Sabtu, 12 November 2016

Belajar Integritas dari nenek penjual mainan

Siang tadi seorang nenek dengan sepeda kayuh 'bronjong' yang tersandar di pagar rumah orang nampak nunggu pembeli sambil sesekali memukul-mukul mainan dengan harapan menarik perhatian orang sekitarnya.  Dan saya pun tertarik untuk berhenti, dan berfikir, 'wah, lumayan buat oleh-oleh anak sekaligus mengenalkan kalo mainan seperti ini cukup berharga bagi bapaknya waktu kecil.

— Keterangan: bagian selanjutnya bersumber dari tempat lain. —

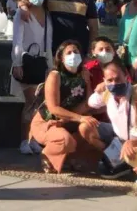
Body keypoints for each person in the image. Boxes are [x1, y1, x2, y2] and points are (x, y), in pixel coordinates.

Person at [29, 40, 103, 174]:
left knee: (90, 129)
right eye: (69, 53)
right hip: (48, 122)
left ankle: (72, 159)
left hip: (69, 121)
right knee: (65, 140)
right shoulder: (55, 75)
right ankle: (47, 155)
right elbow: (53, 108)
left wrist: (87, 82)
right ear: (61, 58)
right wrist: (80, 117)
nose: (73, 55)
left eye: (76, 52)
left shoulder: (83, 75)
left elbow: (89, 103)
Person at [11, 0, 52, 155]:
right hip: (26, 62)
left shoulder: (47, 13)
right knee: (30, 102)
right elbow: (17, 40)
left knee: (39, 104)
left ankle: (34, 138)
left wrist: (51, 65)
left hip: (43, 62)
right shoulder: (22, 14)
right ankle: (23, 140)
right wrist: (17, 62)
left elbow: (48, 41)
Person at [87, 59, 135, 179]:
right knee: (86, 127)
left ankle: (130, 163)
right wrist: (100, 89)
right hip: (116, 136)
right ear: (104, 80)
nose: (114, 83)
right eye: (110, 80)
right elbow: (91, 102)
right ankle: (112, 155)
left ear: (126, 76)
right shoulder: (108, 93)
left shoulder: (136, 93)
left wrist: (132, 142)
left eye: (118, 79)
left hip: (136, 139)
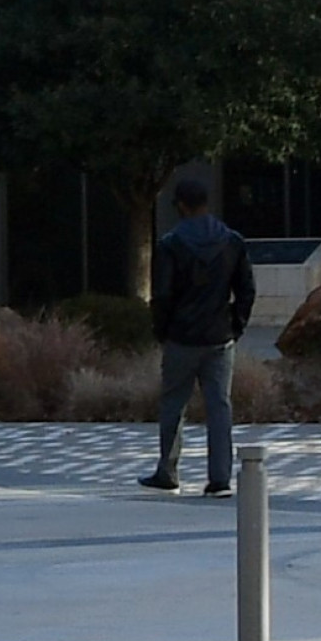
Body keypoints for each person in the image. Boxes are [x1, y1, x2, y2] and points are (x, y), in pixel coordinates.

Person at [142, 174, 254, 496]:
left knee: (173, 403)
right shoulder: (232, 241)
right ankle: (220, 478)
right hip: (219, 337)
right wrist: (236, 325)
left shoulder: (171, 244)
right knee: (219, 405)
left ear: (180, 205)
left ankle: (168, 469)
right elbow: (246, 290)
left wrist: (161, 330)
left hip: (181, 336)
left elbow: (162, 296)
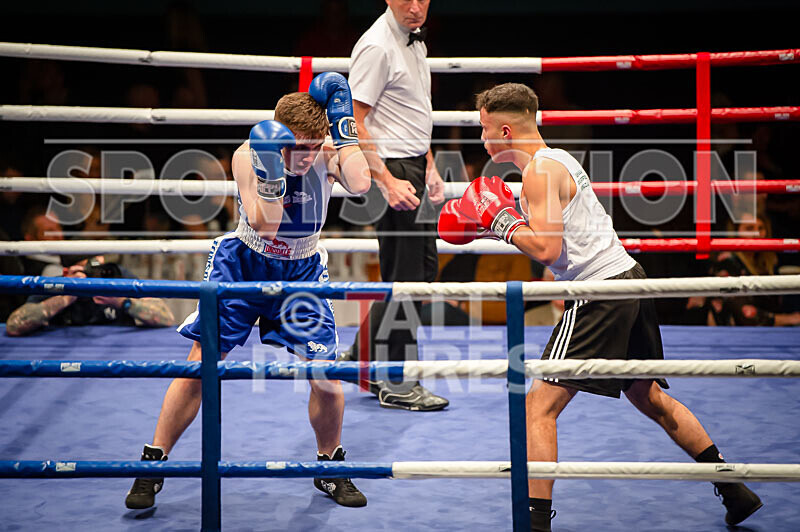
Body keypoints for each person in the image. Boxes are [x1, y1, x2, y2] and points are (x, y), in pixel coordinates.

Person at [438, 83, 763, 530]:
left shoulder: (538, 173)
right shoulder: (558, 160)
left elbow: (548, 251)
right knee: (647, 395)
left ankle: (535, 523)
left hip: (598, 291)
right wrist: (497, 227)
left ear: (505, 130)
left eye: (484, 128)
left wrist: (497, 220)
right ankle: (734, 489)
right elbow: (544, 236)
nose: (481, 138)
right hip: (629, 281)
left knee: (539, 407)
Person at [125, 73, 372, 510]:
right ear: (277, 134)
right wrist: (272, 168)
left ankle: (330, 465)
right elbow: (265, 223)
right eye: (298, 147)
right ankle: (153, 463)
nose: (307, 156)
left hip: (302, 270)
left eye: (314, 146)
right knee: (200, 366)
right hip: (244, 264)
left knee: (326, 375)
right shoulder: (247, 155)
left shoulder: (324, 151)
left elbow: (361, 184)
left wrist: (344, 130)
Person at [338, 0, 449, 411]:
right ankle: (394, 382)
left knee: (420, 271)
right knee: (406, 277)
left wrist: (431, 165)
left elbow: (413, 112)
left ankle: (361, 353)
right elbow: (353, 118)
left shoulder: (415, 42)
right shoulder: (378, 45)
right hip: (392, 169)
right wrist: (385, 181)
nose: (416, 6)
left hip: (414, 165)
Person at [5, 255, 175, 336]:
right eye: (87, 270)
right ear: (67, 272)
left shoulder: (115, 277)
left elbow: (166, 318)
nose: (95, 275)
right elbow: (14, 326)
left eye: (97, 268)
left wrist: (123, 302)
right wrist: (65, 297)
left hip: (118, 358)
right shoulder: (58, 285)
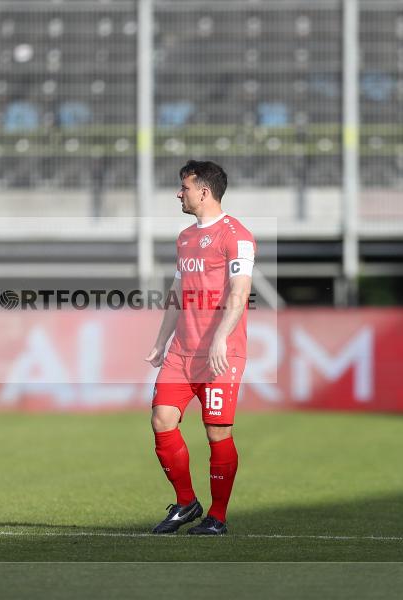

Saya menghampiri dan terjadi transaksi; 'pintenan niki bu?' Walaupun ada tulisannya Rp. 2000,- minimal sebagai basa-basi awal transaksi. 'ingkang alit kaleh ewu,  ageng tigang ewu'. Sambil milih-milih saya langsung putuskan beli, 'Njih,  ingkang alit mawon kalih' sambil mengulurkan uang kertas 5 ribuan. kemudian nenek itu mengambil tas kecil lusuh dari saku celana dan nampak agak kesulitan mencari kembalian seribu rupiah. Kemudian saya berinisiatif, 'pun mbah,  kersane' harapan saya kembalianya buat beliau, tapi beliau langsung menyahut 'mboten-mboten,  niki wonten kok mas' sambil mengeluarkan satu koin ribuan dan menyerahkan ke saya sambil berujar 'nuwun njih mas', 'njih sami-sami' balasku.
Lesson Learned:
Saya ngga' bisa membayangkan atau mengira-ira berapa pendapatan si nenek dari berjualan mainan tradisional semacam itu dengan mengayuh sepeda seharian, tentu tidak banyak.  Tapi, prinsip untuk tidak meminta belas kasihan nampak terlihat dari cara dia menolak kelebihan.